I get even more irritated when people start confusing a simple requirement for good manners and consideration of others’ welfare with authoritarianism or totalitarianism or other even more unspeakable bogeymen.

Clem Alford
Clem Alford
3 years ago

It was notJesus’s claim to be King of the Jews that upset the authorities of the day, it was him kicking out the moneylenders. Step too far!!

Kristján Arngrímsson
Kristján Arngrímsson
3 years ago

What a bonanza this Covid has been for the talking set. They really should be thankful for the lockdowns and government evils. Their endless anger is endlessly justified and rewarded. What a lark!

Last edited 3 years ago by Kristján Arngrímsson
Terry M
Terry M
3 years ago

Demented Joe Biden having taken the First Prize.

Pierre Pendre
Pierre Pendre
3 years ago

A blackout was enforced during the blitz (the Germans did the same on their side). Should observance of the blackout have been discretionary?

David Simpson
David Simpson
3 years ago
Reply to  Pierre Pendre

are you comparing Covid to WWII? Isn’t that the problem? A completely disproportionate response to a relatively minor threat, which I have heard people compare to the Black Death. It’s insane, and the police response is part of that insanity, not a rational reaction to a complaint.

Dave H
Dave H
3 years ago

The left loves it as a symbol, the defiant hairdressers of the world think it literally grants them the right to ignore any and all law they feel like, based on little more than some Facebook noise.

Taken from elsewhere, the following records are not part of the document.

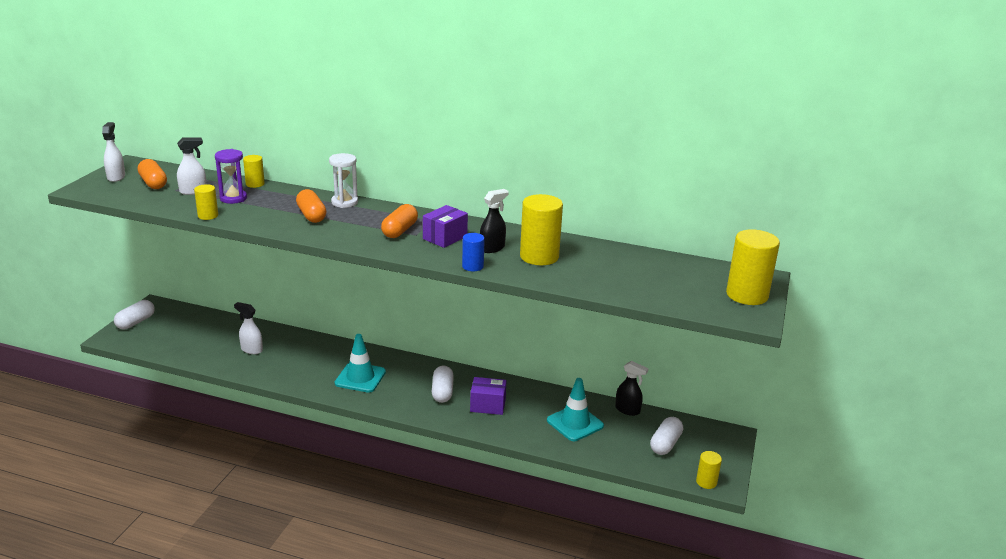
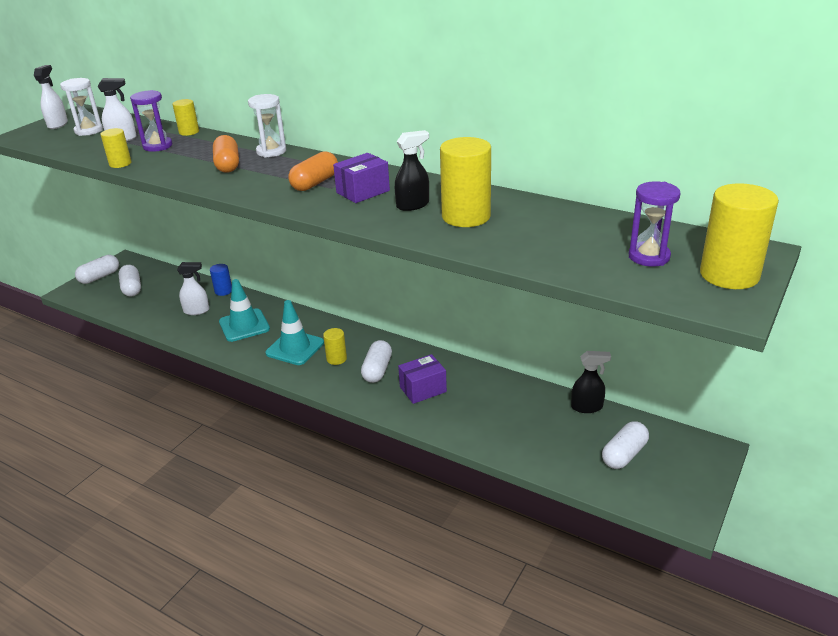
camera: 15 degrees right, 5 degrees up
orange capsule [138,159,167,189] -> white hourglass [60,78,103,136]
white spray bottle [234,302,263,354] -> white spray bottle turned 135 degrees clockwise [177,262,209,315]
blue cylinder [462,233,485,271] -> blue cylinder moved to [210,264,232,296]
purple box [470,377,507,415] -> purple box turned 45 degrees counterclockwise [398,354,447,404]
turquoise traffic cone [547,378,604,441] -> turquoise traffic cone moved to [219,279,270,342]
black spray bottle [615,361,649,416] -> black spray bottle turned 45 degrees counterclockwise [571,351,611,413]
yellow cylinder [696,451,722,489] -> yellow cylinder moved to [323,328,347,365]
none -> white capsule [118,265,141,297]
none -> purple hourglass [629,181,681,267]

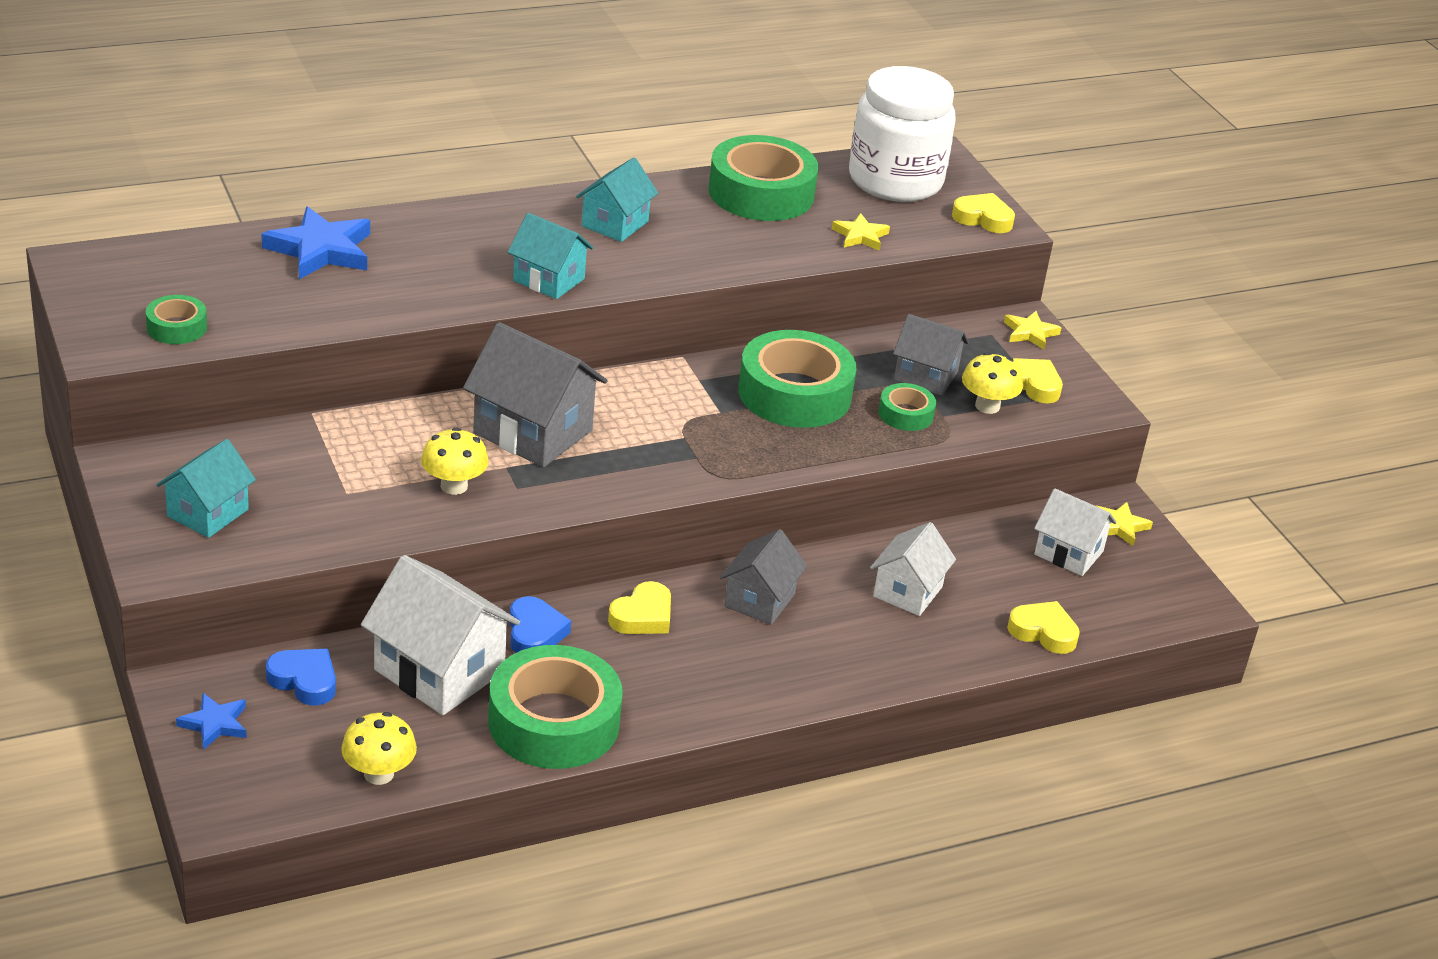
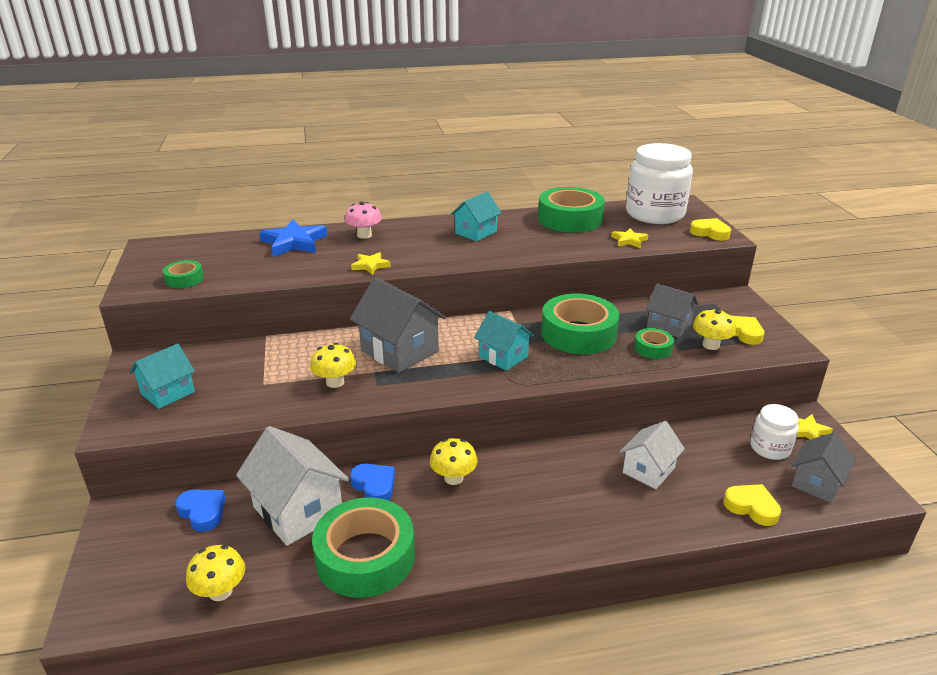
camera: 15 degrees right, 5 degrees down
blue star [176,693,247,750] -> none
turquoise house [508,213,594,299] -> turquoise house moved to [474,311,534,371]
blue heart [510,596,571,653] -> blue heart turned 45 degrees counterclockwise [350,464,395,501]
yellow heart [608,581,671,634] -> yellow mushroom [430,438,478,485]
grey house [720,529,807,625] -> grey house moved to [792,432,856,503]
yellow star [1004,311,1062,350] -> yellow star moved to [351,252,391,275]
white house [1034,488,1117,576] -> white jar [750,404,798,460]
none -> pink mushroom [345,201,382,239]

These are hardly comparable.

Nigel Hewett
Nigel Hewett
3 years ago

I sometimes feel that I’m the only person with binocular vision in the land of the one-eyed. All the erudite utterings in the discussion seem to have completely missed the basic point – No one should have the right, either bestowed upon them by Magna Carta or by the Lord All Mighty, to injure or endanger another person. The reason that gatherings of people, some of whom could easily be carrying lethal viruses, are currently banned is simply to stop some people injuring (killing!) others. It’s got nothing to do with personal freedom, the Church, Magna Carta or politics.

Sue Sims
Sue Sims
3 years ago
Reply to  Nigel Hewett

Except that gatherings of people for worship are specifically allowed by the UK Government, with certain restrictions (current requirements are social distancing, masks and sanitising pews/chairs after each service). Please refrain from commenting from ignorance.

Joe Lynn
Joe Lynn
3 years ago

Yet another religious nutter with an opinion. It’s time we educate people out of religion.

David Simpson
David Simpson
3 years ago
Reply to  Joe Lynn

I believe GF has a phd in Philosophy (not Theology) – you may disagree with him, but that doesn’t make him “yet another religious nutter”

Joe Lynn
Joe Lynn
3 years ago
Reply to  David Simpson

Did you read the ‘article’? He’s clearly religious loon, regardless of his PhD.

Toby Josh
Toby Josh
3 years ago
Reply to  Joe Lynn

I would have hesitated to attempt to educate Albert Einstein out of anything. Perhaps you would be equal to the task.

Penelope Lane
Penelope Lane
3 years ago
Reply to  Joe Lynn

Give us a break. Two cultures and all that stuff is soooo passé.

Diarmid Weir
Diarmid Weir
3 years ago

‘…the mess the Left now finds itself in over their uncritical enthusiasm for lockdown’
What ‘mess’? What ‘uncritical enthusiasm’? To the extent that there is ‘enthusiasm’ for protecting lives and health at the expense of some business revenue (a false dichotomy in any case), it certainly comes with criticism for this government’s unwillingness to provide adequate support for those suffering from that loss.
‘…some basic freedoms, including the freedom to worship….’
Why exactly are mass gatherings required to ‘worship’? And why – whatever might be the text of some significant but historical document – should those gatherings be exempt from temporary ordinances intended to reduce the very real risks such gatherings pose to public health at this time? It appears to presume what we are not obliged to believe – that there is some supreme being that demands to be supplicated to.